In the space of just six days, the 81-year-old US president unveiled bold proposals to tackle arguably the three biggest policy challenges facing the White House ahead of November's election.
Experts say that behind the rush is both a desire to bring order to a set of crises that have bedeviled the past year of his presidency -- and to show that he is better placed to do so than his election rival, former president Donald Trump.
"Part of what you're seeing is -- there's stuff to do, so the president of the United States is doing it," Peter Loge, a media and public affairs professor at George Washington University, told AFP.
"The other part is from a campaign perspective, because everything is viewed through a campaign lens.

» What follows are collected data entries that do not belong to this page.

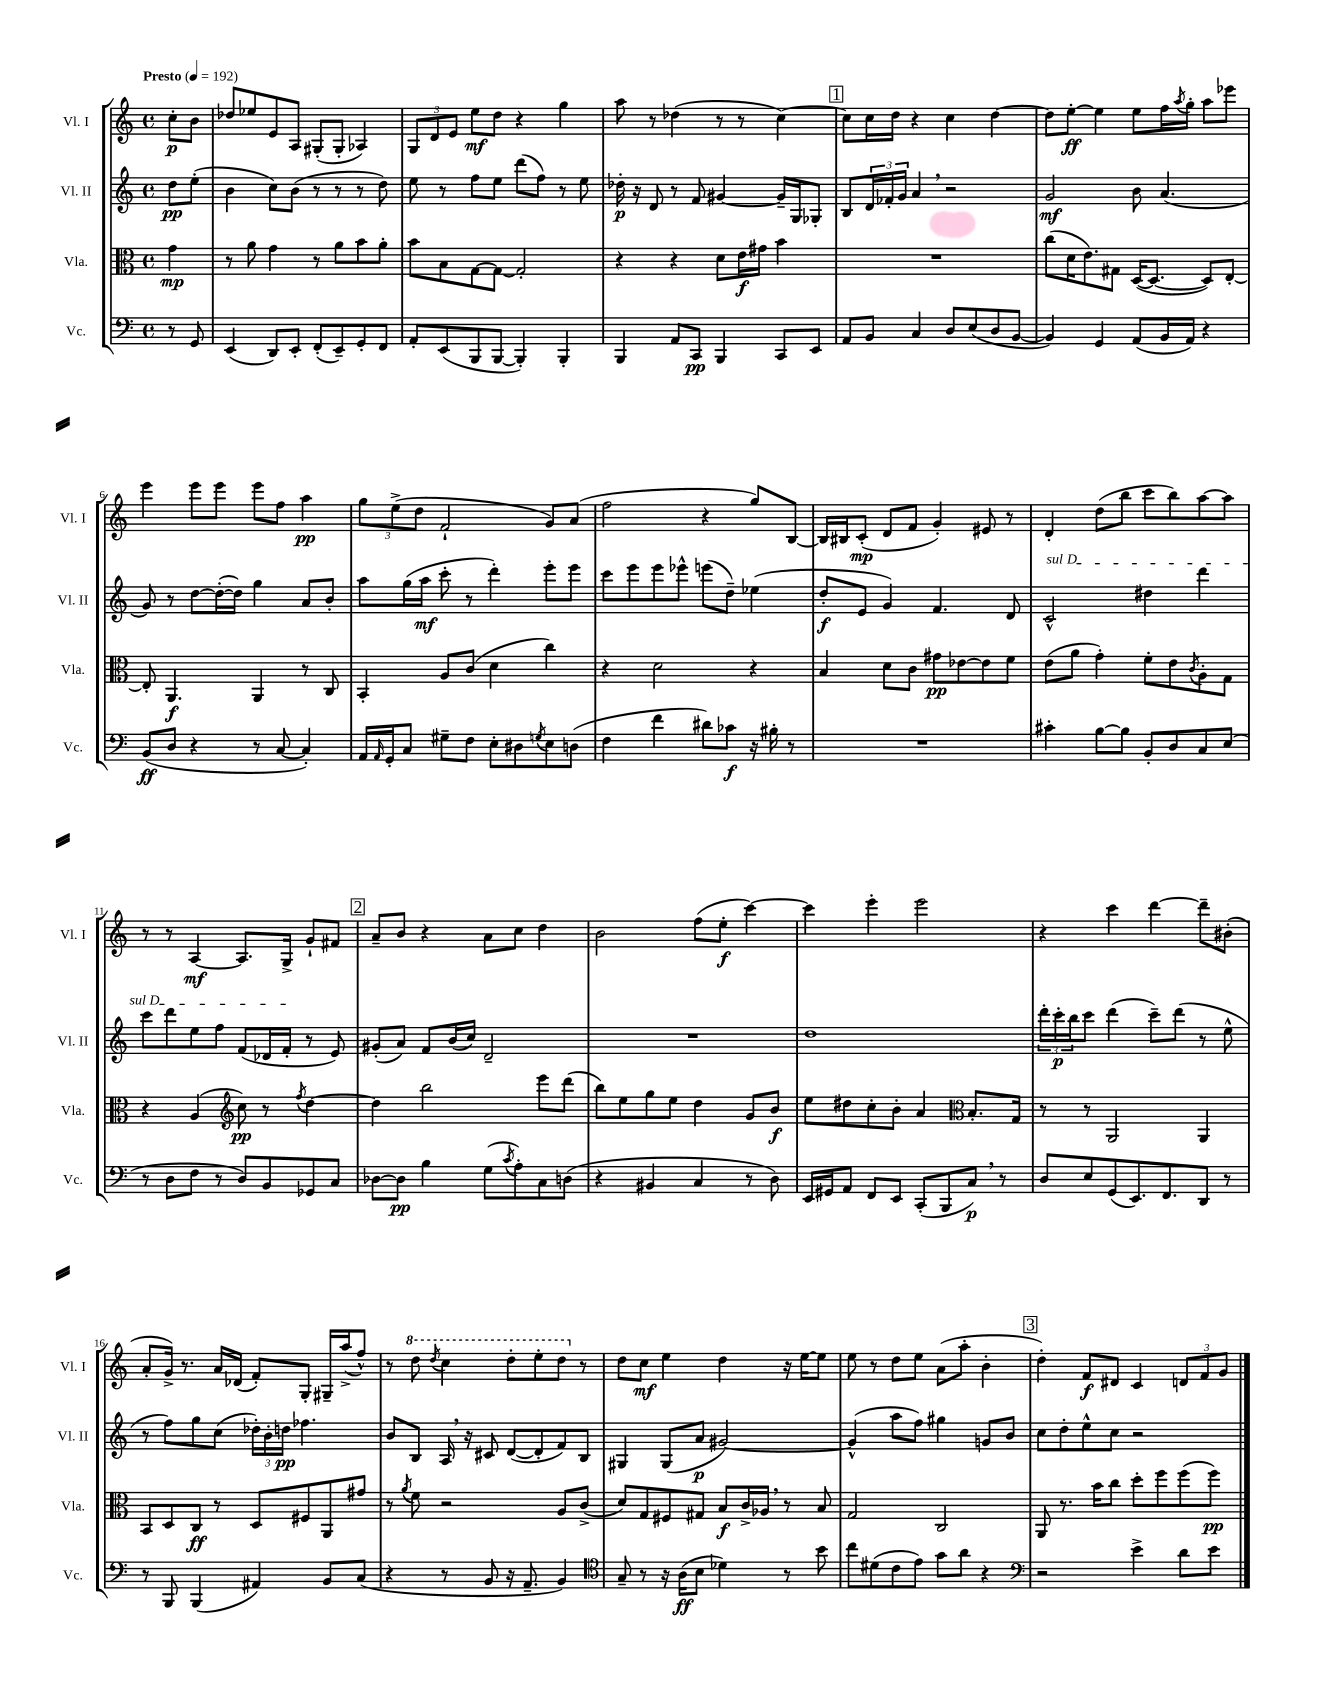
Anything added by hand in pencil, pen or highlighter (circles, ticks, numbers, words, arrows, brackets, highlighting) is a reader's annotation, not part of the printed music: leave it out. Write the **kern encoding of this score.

**kern	**dynam	**kern	**dynam	**kern	**dynam	**kern	**dynam
*part4	*part4	*part3	*part3	*part2	*part2	*part1	*part1
*staff4	*staff4	*staff3	*staff3	*staff2	*staff2	*staff1	*staff1
*I"Vc.	*	*I"Vla.	*	*I"Vl. II	*	*I"Vl. I	*
*I'Vc.	*	*I'Vla.	*	*I'Vl. II	*	*I'Vl. I	*
*clefF4	*	*clefC3	*	*clefG2	*	*clefG2	*
*k[]	*	*k[]	*	*k[]	*	*k[]	*
*M4/4	*	*M4/4	*	*M4/4	*	*M4/4	*
*met(c)	*	*met(c)	*	*met(c)	*	*met(c)	*
*MM192	*	*MM192	*	*MM192	*	*MM192	*
=	=	=	=	=	=	=	=
!	!	!	!	!	!	!LO:TX:a:B:t=Presto	!
8r	.	4g\	mp	8dd\L	pp	8cc'\L	p
8GG/	.	.	.	(8ee'\J	.	8b\J	.
=1	=1	=1	=1	=1	=1	=1	=1
(4EE/	.	8r	.	4b\	.	8dd-X/L	.
.	.	8a\	.	.	.	8ee-X/	.
8DD/L)	.	4g\	.	8cc\L)	.	8e/	.
8EE'/J	.	.	.	(8b\J	.	8A/J	.
(8FF'/L	.	8r	.	8r	.	(8G#X'/L	.
8EE~/)	.	8a\L	.	8r	.	8G#'/J	.
8GG'/	.	8b\	.	8r	.	4A-X/)	.
8FF/J	.	8a'\J	.	8dd\)	.	.	.
=2	=2	=2	=2	=2	=2	=2	=2
8AA'/L	.	8b\L	.	8ee\	.	12G/L	.
.	.	.	.	.	.	12d/	.
(8EE/	.	8B\	.	8r	.	.	.
.	.	.	.	.	.	12e/J	.
8BBB/	.	[8G\	.	8ff\L	.	8ee\L	mf
[8BBB/J	.	8G\J_	.	8ee\J	.	8dd\J	.
4BBB'/])	.	2G'/]	.	(8ddd\L	.	4r	.
.	.	.	.	8ff\J)	.	.	.
4BBB'/	.	.	.	8r	.	4gg\	.
.	.	.	.	8ee\	.	.	.
=3	=3	=3	=3	=3	=3	=3	=3
4BBB/	.	4r	.	16dd-X'\	p	8aa\	.
.	.	.	.	16r	.	.	.
.	.	.	.	8d/	.	8r	.
8AA/L	.	4r	.	8r	.	(4dd-X\	.
8CC/J	pp	.	.	8f/	.	.	.
4BBB/	.	8d\L	.	[4g#X/	.	8r	.
.	.	16e\L	f	.	.	8r	.
.	.	16g#X\JJ	.	.	.	.	.
8CC/L	.	4b\	.	16g#~/LL]	.	[4cc\)	.
.	.	.	.	16G/J	.	.	.
8EE/J	.	.	.	8G-X'/J	.	.	.
!!LO:REH:place=s1:t=1
=4	=4	=4	=4	=4	=4	=4	=4
8AA/L	.	1r	.	8B/L	.	8cc\L]	.
8BB/J	.	.	.	24d/L	.	16cc\L	.
.	.	.	.	24f-X'/	.	.	.
.	.	.	.	.	.	16dd\JJ	.
.	.	.	.	24g/JJ	.	.	.
4C/	.	.	.	4a,/	.	4r	.
8D/L	.	.	.	2r	.	4cc\	.
(8E/	.	.	.	.	.	.	.
8D/	.	.	.	.	.	[4dd\	.
[8BB/J	.	.	.	.	.	.	.
=5	=5	=5	=5	=5	=5	=5	=5
4BB/])	.	(8cc\L	.	2g/	mf	8dd\L]	.
.	.	16d\K	.	.	.	[8ee'\J	ff
.	.	8.e\)	.	.	.	.	.
4GG/	.	.	.	.	.	4ee\]	.
.	.	8G#X\J	.	.	.	.	.
(8AA/L	.	([16D/KL	.	8b\	.	8ee\L	.
.	.	8.D/J_	.	.	.	.	.
16BB/L	.	.	.	(4.a/	.	16ff\L	.
.	.	.	.	.	.	8qaa/	.
16AA/JJ)	.	.	.	.	.	16gg'\JJ	.
4r	.	8D/L])	.	.	.	8aa\L	.
.	.	[8E'/J	.	.	.	8eee-X\J	.
!!LO:LB:g=z
=6	=6	=6	=6	=6	=6	=6	=6
(8BB/L	ff	8E'/]	.	8g/)	.	4eee\	.
8D/J	.	4.AA/	f	8r	.	.	.
4r	.	.	.	[8dd\L	.	8eee\L	.
.	.	.	.	(16dd'\L_	.	8eee\J	.
.	.	.	.	16dd\JJ])	.	.	.
8r	.	4AA/	.	4gg\	.	8eee\L	.
[8C/	.	.	.	.	.	8ff\J	.
4C'/])	.	8r	.	8a/L	.	4aa\	pp
.	.	8C/	.	8b'/J	.	.	.
=7	=7	=7	=7	=7	=7	=7	=7
16AA/LL	.	4BB'/	.	8aa\L	.	12gg\L	.
16qqAA/	.	.	.	.	.	.	.
16GG'/J	.	.	.	.	.	.	.
.	.	.	.	.	.	(12ee^\	.
8C/J	.	.	.	(16gg\L	.	.	.
.	.	.	.	.	.	12dd\J	.
.	.	.	.	16aa\JJ	mf	.	.
8G#X~\L	.	8A/L	.	8ccc'\	.	2f`/	.
8F\J	.	(8c/J	.	8r	.	.	.
8E'\L	.	4d\	.	4ddd'\)	.	.	.
8D#X\	.	.	.	.	.	.	.
8qGn/	.	.	.	.	.	.	.
8E\	.	4cc\)	.	8eee'\L	.	8g/L)	.
(8Dn\J	.	.	.	8eee\J	.	(8a/J	.
=8	=8	=8	=8	=8	=8	=8	=8
4F\	.	4r	.	8ccc\L	.	2ff\	.
.	.	.	.	8eee\	.	.	.
4f\	.	2d\	.	8eee\	.	.	.
.	.	.	.	8eee-X^^\J	.	.	.
8d#X\L)	.	.	.	(8eeen\L	.	4r	.
8c-X\J	f	.	.	8dd~\J)	.	.	.
16r	.	4r	.	(4ee-X\	.	8gg/L)	.
16B#X'\	.	.	.	.	.	.	.
8r	.	.	.	.	.	[8B/J	.
=9	=9	=9	=9	=9	=9	=9	=9
1r	.	4B/	.	8dd'/L	f	16B/LL]	.
.	.	.	.	.	.	16B#X/J	.
.	.	.	.	8e/J	.	(8c'/J	mp
.	.	8d\L	.	4g/)	.	8d/L	.
.	.	8c\J	.	.	.	8f/J	.
.	.	8g#X\L	pp	4.f/	.	4g'/)	.
.	.	[8e-X\	.	.	.	.	.
.	.	8e-\]	.	.	.	8e#X/	.
.	.	8f\J	.	8d/	.	8r	.
=10	=10	=10	=10	=10	=10	=10	=10
!	!	!	!	!LO:TX:a:i:t=sul D	!	!	!
4c#X'\	.	(8e\L	.	2c^^/	.	4d'/	.
.	.	8a\J	.	.	.	.	.
[8B\L	.	4g'\)	.	.	.	(8dd\L	.
8B\J]	.	.	.	.	.	8bb\J	.
8BB'/L	.	8f'\L	.	4dd#X\	.	8ccc\L	.
8D/	.	8e\	.	.	.	8bb\)	.
.	.	8qc/	.	.	.	.	.
8C/	.	8A'\	.	4ddd\	.	[8aa\	.
(8E/J	.	8G\J	.	.	.	8aa\J]	.
!!LO:LB:g=z
=11	=11	=11	=11	=11	=11	=11	=11
8r	.	4r	.	8ccc\L	.	8r	.
8D\L	.	.	.	8ddd\	.	8r	.
8F\J	.	(4A/	.	8ee\	.	[4A/	mf
8r	.	.	.	8ff\J	.	.	.
*	*	*clefG2	*	*	*	*	*
8D/L)	.	8cc\)	pp	(8f/L	.	8.A/L]	.
8BB/	.	8r	.	16d-X/L	.	.	.
.	.	.	.	16f'/JJ	.	16G^/Jk	.
.	.	8qff/	.	.	.	.	.
8GG-X/	.	[4dd\	.	8r	.	8g`/L	.
8C/J	.	.	.	8e/)	.	8f#X/J	.
!!LO:REH:place=s1:t=2
=12	=12	=12	=12	=12	=12	=12	=12
[8D-X\L	.	4dd\]	.	(8g#X'/L	.	8a~/L	.
8D-\J]	pp	.	.	8a/J)	.	8b/J	.
4B\	.	2bb\	.	8f/L	.	4r	.
.	.	.	.	(16b/L	.	.	.
.	.	.	.	16cc/JJ)	.	.	.
(8G\L	.	.	.	2d~/	.	8a\L	.
8qc/	.	.	.	.	.	.	.
8A'\)	.	.	.	.	.	8cc\J	.
8C\	.	8eee\L	.	.	.	4dd\	.
(8Dn\J	.	(8ddd\J	.	.	.	.	.
=13	=13	=13	=13	=13	=13	=13	=13
4r	.	8bb\L)	.	1r	.	2b\	.
.	.	8ee\	.	.	.	.	.
4BB#X/	.	8gg\	.	.	.	.	.
.	.	8ee\J	.	.	.	.	.
4C/	.	4dd\	.	.	.	(8ff\L	.
.	.	.	.	.	.	8ee'\J	f
8r	.	8g/L	.	.	.	[4ccc\)	.
8D\)	.	8b/J	f	.	.	.	.
=14	=14	=14	=14	=14	=14	=14	=14
16EE/LL	.	8ee\L	.	1dd	.	4ccc\]	.
16GG#X/J	.	.	.	.	.	.	.
8AA/J	.	8dd#X\	.	.	.	.	.
8FF/L	.	8cc'\	.	.	.	4eee'\	.
8EE/J	.	8b'\J	.	.	.	.	.
(8CC'/L	.	4a/	.	.	.	2eee\	.
8BBB/	.	.	.	.	.	.	.
*	*	*clefC3	*	*	*	*	*
8C,/J)	p	8.B'/L	.	.	.	.	.
8r	.	.	.	.	.	.	.
.	.	16G/Jk	.	.	.	.	.
=15	=15	=15	=15	=15	=15	=15	=15
8D/L	.	8r	.	24ddd'\LL	.	4r	.
.	.	.	.	24ccc'\	p	.	.
.	.	.	.	24bb\J	.	.	.
8E/	.	8r	.	8ccc\J	.	.	.
(8GG/	.	2AA/	.	(4ddd\	.	4ccc\	.
8.EE/)	.	.	.	.	.	.	.
.	.	.	.	8ccc~\L)	.	[4ddd\	.
8.FF/	.	.	.	.	.	.	.
.	.	.	.	(8ddd\J	.	.	.
8DD/J	.	4AA/	.	8r	.	8ddd~\L]	.
8r	.	.	.	8ee^^\	.	(8b#X'\J	.
!!LO:LB:g=z
=16	=16	=16	=16	=16	=16	=16	=16
8r	.	8BB/L	.	8r	.	8a'/L	.
8BBB/	.	8D/	.	8ff\L)	.	16g^/Jk)	.
.	.	.	.	.	.	8.r	.
(4BBB/	.	8C/J	ff	8gg\	.	.	.
.	.	8r	.	(8cc\J	.	16a/LL	.
.	.	.	.	.	.	(16d-X/JJ	.
4AA#X/)	.	8D/L	.	24dd-X'\LL)	.	8f'/L)	.
.	.	.	.	24b'\	.	.	.
.	.	.	.	24ddn\JJ	pp	.	.
.	.	8F#X/	.	4.ff-X\	.	8G'/J	.
8BB/L	.	8AA/	.	.	.	16G#X~/LL	.
.	.	.	.	.	.	(16aa^/J	.
(8C/J	.	8g#X/J	.	.	.	8ff^^/J)	.
=17	=17	=17	=17	=17	=17	=17	=17
4r	.	8r	.	8b/L	.	8r	.
.	.	8qa/	.	.	.	.	.
*	*	*	*	*	*	*8va	*
.	.	8f\	.	8B/J	.	8ddd\	.
.	.	.	.	.	.	8qddd/	.
8r	.	2r	.	16A,/	.	4ccc\	.
.	.	.	.	16r	.	.	.
8BB/	.	.	.	8c#X/	.	.	.
16r	.	.	.	([8d/L	.	8ddd'\L	.
8.AA~/	.	.	.	.	.	.	.
.	.	.	.	8d'/]	.	8eee'\	.
4BB/)	.	8A/L	.	8f/)	.	8ddd\J	.
*	*	*	*	*	*	*X8va	*
.	.	(8c^/J	.	8B/J	.	8r	.
=18	=18	=18	=18	=18	=18	=18	=18
*clefC4	*	*	*	*	*	*	*
8G~/	.	8d/L)	.	4G#X/	.	8dd\L	.
8r	.	8G/	.	.	.	8cc\J	mf
16r	.	8F#X/	.	(8G#/L	.	4ee\	.
(16A\KL	ff	.	.	.	.	.	.
8B\J	.	8G#X/J	.	8a/J	p	.	.
4d-X\)	.	8B/L	f	[2g#X/)	.	4dd\	.
.	.	16c^/L	.	.	.	.	.
.	.	16A-X,/JJ	.	.	.	.	.
8r	.	8r	.	.	.	16r	.
.	.	.	.	.	.	[16ee\KL	.
8b\	.	8B/	.	.	.	8ee\J]	.
=19	=19	=19	=19	=19	=19	=19	=19
8cc\L	.	2G/	.	(4g#^^/]	.	8ee\	.
(8d#X\	.	.	.	.	.	8r	.
8c\	.	.	.	8aa\L	.	8dd\L	.
8e\J)	.	.	.	8ff\J)	.	8ee\J	.
8g\L	.	2C/	.	4gg#X\	.	(8a\L	.
8a\J	.	.	.	.	.	8aa'\J	.
4r	.	.	.	8gn/L	.	4b'\	.
.	.	.	.	8b/J	.	.	.
!!LO:REH:place=s1:t=3
=20	=20	=20	=20	=20	=20	=20	=20
*clefF4	*	*	*	*	*	*	*
2r	.	8AA/	.	8cc\L	.	4dd'\)	.
.	.	8.r	.	8dd'\	.	.	.
.	.	.	.	8ee^^\	.	8f/L	f
.	.	16b\KL	.	.	.	.	.
.	.	8cc\J	.	8cc\J	.	8d#X/J	.
4e^\	.	8dd'\L	.	2r	.	4c/	.
.	.	8ff\	.	.	.	.	.
8d\L	.	(8ff\	.	.	.	12dn/L	.
.	.	.	.	.	.	12f/	.
8e\J	.	8ff\J)	pp	.	.	.	.
.	.	.	.	.	.	12g/J	.
==	==	==	==	==	==	==	==
*-	*-	*-	*-	*-	*-	*-	*-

It's not enough to do a good job, you have to be seen doing a good job."
The veteran Democrat's triple whammy began a week ago on May 30 when he partially lifted his ban on Ukraine using US-supplied weapons against targets in Russian territory.
It was a sea change for a president who has long worried that the war could trigger a nuclear conflict.
Biden believed there was no choice but to help Ukraine fight a new Russian offensive -- one that came as Moscow took advantage of a lull in US aid while Republicans blocked fresh supplies.
In an apparent coincidence, the Ukraine decision emerged on the same day as a jury found Trump guilty in his adult film star hush money case, making him the first former US president to be convicted of a criminal offense.
The very next day, Biden made the surprise announcement that Israel had offered a new peace roadmap for Gaza after nearly eight months of devastating conflict.
That too comes at a critical time. The White House is desperate for a solution to the situation in Gaza, not just because of the horror of the conflict but also because of the protests Biden has faced over his support for Israel.
Finally on Tuesday it was the issue that polls show is one of the biggest threats to Biden electorally -- the US-Mexico border.
He gave another speech at the White House announcing that he was shutting the border to asylum seekers, due to a surge in the number of people crossing illegally.
That announcement came hours before Biden flew to France for high-profile ceremonies for the 80th anniversary of the World War II D-Day landings, where he will stress American leadership and again contrast himself with Trump.
The White House said Biden's "sense of energy" was in response to the multiple foreign policy challenges the world faces.
"What you're seeing is the president moving out with an appropriate sense of urgency on some of the key foreign policy issues of the day," National Security Council spokesman John Kirby said.
Yet there is also a clear sense of Biden trying to show that he can draw a line under three issues that have dogged the past year of his presidency.
Ukraine, Israel and the border have been a single, giant political headache ever since he lumped them together in one funding bill last October that Republicans spent six months blocking.
Meanwhile on a personal level, America's oldest president is seeking to prove wrong the doubters that he is too old to beat Trump.
"This is absolutely a way for Joe Biden to demonstrate that he's the president of the United States, acting decisively and clearly on important global issues -- while Donald Trump is trying to talk his way out of jail," said Loge.
His burst of activity is already being used as evidence to counter a story in the Wall Street Journal on Tuesday that said Biden shows "signs of slipping".
"Think about the last week, Joe Biden has come forward with three major new policies," Richard Haass, an American diplomat who heads the Council on Foreign Relations, told MSNBC.
"You may like the policies, you may not -- but this is clearly a president who is driving an agenda."